Chapitre IV. Origine de la Danse, définition qui en a été faite par les Philosophes.
L’Homme a eu des sensations au premier moment qu’il a respiré, et les sons de la voix, le jeu des traits du visage, les mouvements du corps ont été seuls les expressions de ce qu’il a senti.
Il y a naturellement dans la voix des sons de plaisir et de douleur, de colère et de tendresse, d’affliction et de joie. Il y a de même dans les mouvements du visage et du corps, des gestes de tous ces caractères ; les uns ont été les sources primitives du Chant, et les autres de la Danse.
C’est là ce langage universel entendu par toutes les Nations et par les animaux même ; parce qu’il est antérieur à toutes les conventions, et naturel à tous les êtres qui respirent sur la terre.
Ces sons inarticulés qui étaient une espèce de chant ; et (si on peut s’exprimer ainsi) la Musique naturelle, en se développant peu à peu, peignirent d’une manière non équivoque, quoique grossière, toutes les différentes situations de l’âme, et ils furent précédés et suivis à l’extérieur de gestes relatifs à toutes ces diverses situations.
Le corps fut paisible ou s’agita, les yeux s’enflammèrent ou s’éteignirent ; le visage se colora ou pâlit ; les bras s’ouvrirent ou se fermèrent, s’élevèrent vers le ciel ou retombèrent vers la terre ; les pieds formèrent des pas lents ou rapides ; tout le corps enfin répondit par des positions, des attitudes, des sauts, des ébranlements aux sons dont l’âme peignait ses mouvements. Ainsi le Chant, qui est l’expression primitive du sentiment, en a fait développer une seconde qui était dans l’homme, et c’est cette expression qu’on a nommée Danse.

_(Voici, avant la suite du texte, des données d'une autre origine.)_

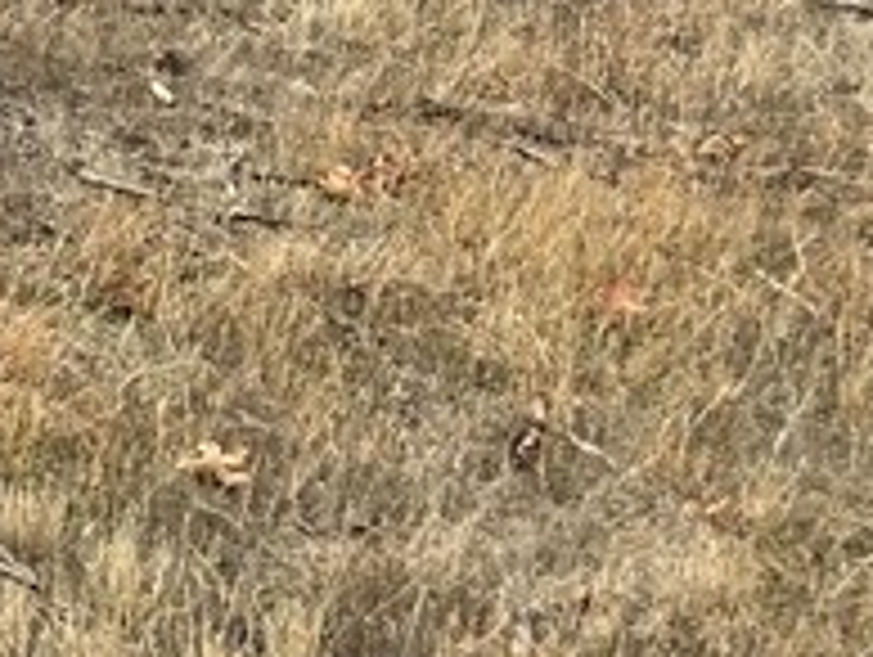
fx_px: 3459
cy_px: -189
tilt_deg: -17.2
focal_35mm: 137
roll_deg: -4.5
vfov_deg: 10.6
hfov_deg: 12.4
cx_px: -981
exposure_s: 1/2571
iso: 50
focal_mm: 5.7
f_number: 1.5
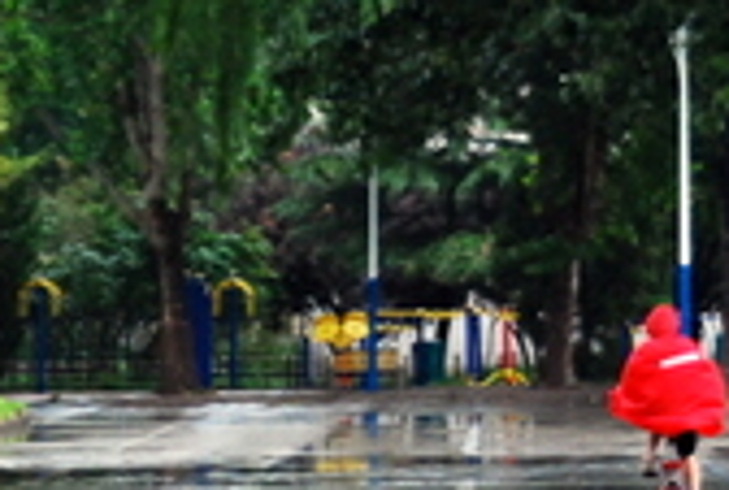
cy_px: 85
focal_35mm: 343
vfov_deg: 4.0
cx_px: 230
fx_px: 6964
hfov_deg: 6.0
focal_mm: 60
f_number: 5.3
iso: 800
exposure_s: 1/160
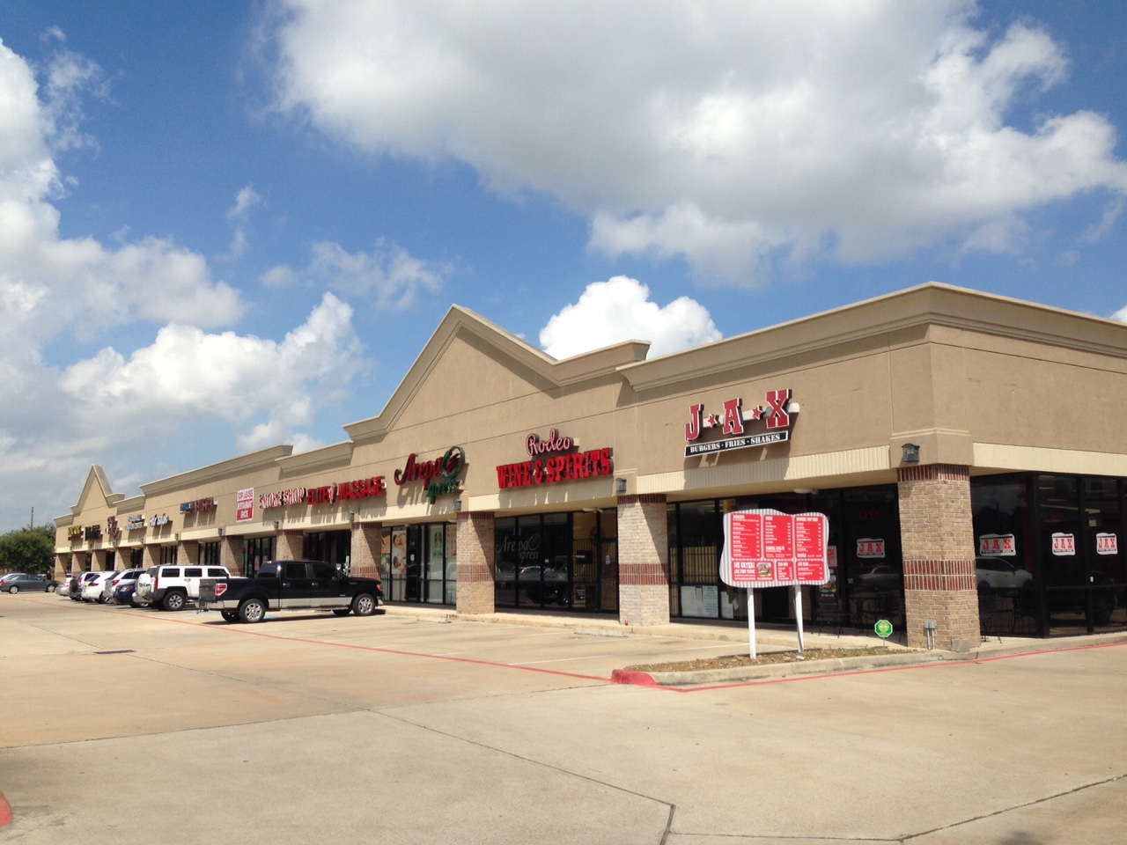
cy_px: 422
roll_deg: -2.1
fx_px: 1074
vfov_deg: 42.9
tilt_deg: +8.6
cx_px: 564
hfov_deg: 55.4
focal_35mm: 33
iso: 50
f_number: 2.4
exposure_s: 1/2358
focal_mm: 4.12
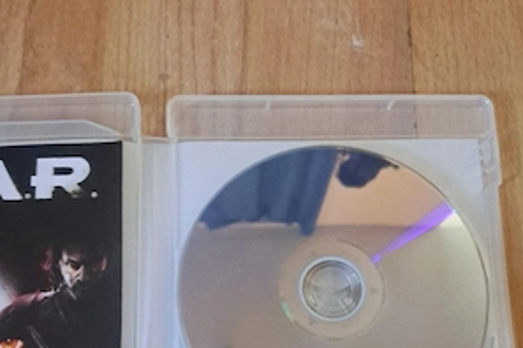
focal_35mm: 35
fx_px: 508
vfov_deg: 36.1
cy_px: 295
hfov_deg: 54.4
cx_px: 261
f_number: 1.8
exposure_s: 1/14
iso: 1000
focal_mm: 4.65
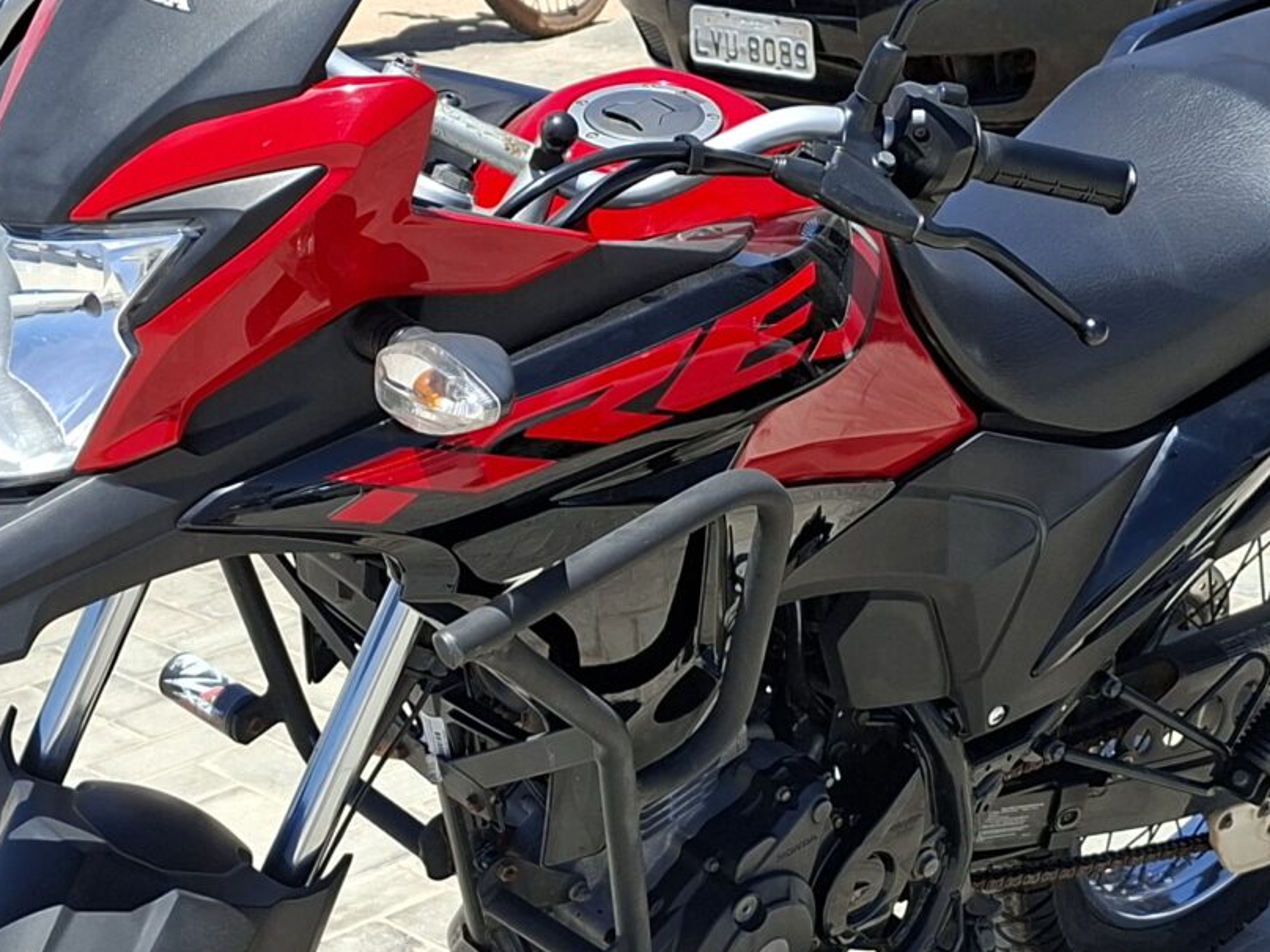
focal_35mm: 73
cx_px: 559
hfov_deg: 26.7
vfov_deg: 20.1
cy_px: 593
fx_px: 2678
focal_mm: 5.54
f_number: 1.8
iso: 50
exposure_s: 1/1767
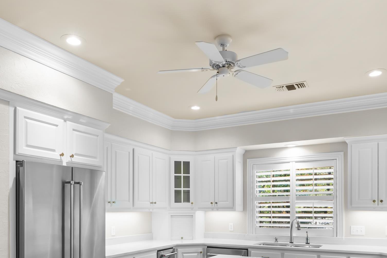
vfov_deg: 40.0
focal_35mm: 32
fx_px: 339
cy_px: 207
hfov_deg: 59.5
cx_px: 184
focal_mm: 10.5
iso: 320
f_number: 9
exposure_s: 1/2
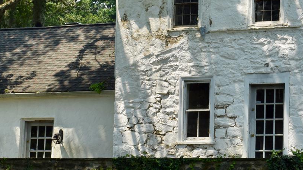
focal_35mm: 134
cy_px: 32
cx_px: 229
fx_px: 1076
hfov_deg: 15.9
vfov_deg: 9.0
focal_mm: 34
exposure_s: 1/200
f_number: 10
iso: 100
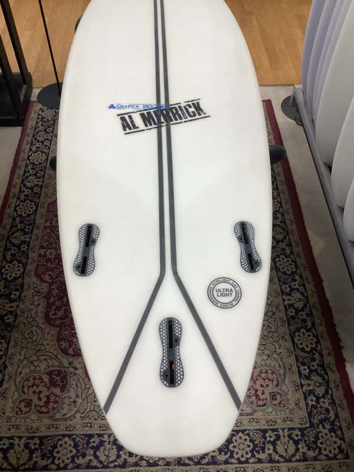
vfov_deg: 58.4
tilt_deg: -52.3
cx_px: 177
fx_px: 423
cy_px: 236
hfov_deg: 45.4
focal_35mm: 31
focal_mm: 3.3
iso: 80
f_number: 2.4
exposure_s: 1/120
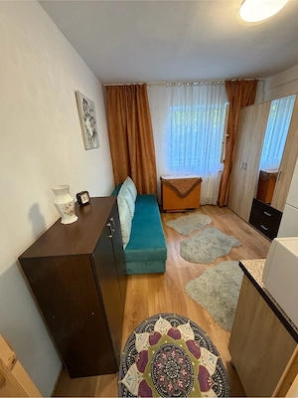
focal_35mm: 14
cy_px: 199
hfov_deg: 85.7
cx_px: 149
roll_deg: +2.7
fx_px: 161
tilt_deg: -20.7
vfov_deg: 102.1
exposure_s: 1/50
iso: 400
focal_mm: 2.22
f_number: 2.2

On voit par là que le Chant et la Danse, que quelques Auteurs et le vulgaire ont cru des expressions outrées, nous sont cependant aussi naturels que le geste même et la voix. L’un et l’autre ne sont en effet, que les instruments de ces deux Arts auxquels ils ont donné lieu, et dont la Nature elle-même est le principe.
Dès qu’il y a eu des hommes, il y a eu sans doute des Chants et des Danses. Suivez ces tendres enfants, depuis leur entrée dans le monde, jusqu’au moment où leur raison se développe c’est la Nature primitive qui se peint dans les sons de leur voix, dans les traits de leur visage, dans leurs regards, dans tous leurs mouvements. Observez cette pâleur subite, ces contorsions vives, ces cris perçants, lorsque leur âme est affectée d’un sentiment de douleur. Voyez ce souris aimable, ces regards de feu, ces mouvements rapides, lorsqu’elle est émue par un sentiment de joie. Vous serez alors aisément persuadé, que l’on a chanté et dansé depuis la création du monde jusqu’à nous, et qu’il est vraisemblable que les hommes chanteront et danseront jusqu’à la destruction totale de espèce humaine.
Les différentes affections de l’âme sont donc l’origine des gestes, et la Danse qui en est composée, est par conséquent l’Art de les faire avec grâce et mesure relativement aux affections qu’ils doivent exprimer.
Aussi a-t-elle été définie par les Philosophes qui l’ont le mieux connue, l’Art des gestes. Quoiqu’ils soient tous naturels à l’homme, on a cependant trouvé des moyens, pour donner aux mouvements du corps les agréments dont ils étaient susceptibles. La Nature a fourni les positions : l’expérience a donné les règles.
On apprend ainsi à danser, quoiqu’on ait en soi tous les pas dont se forme la Danse, comme on apprend à chanter, quoiqu’on ait dans la voix tous les sons dont se forme le chant ; parce qu’on développe, par le secours de l’Art, le don reçu de la nature.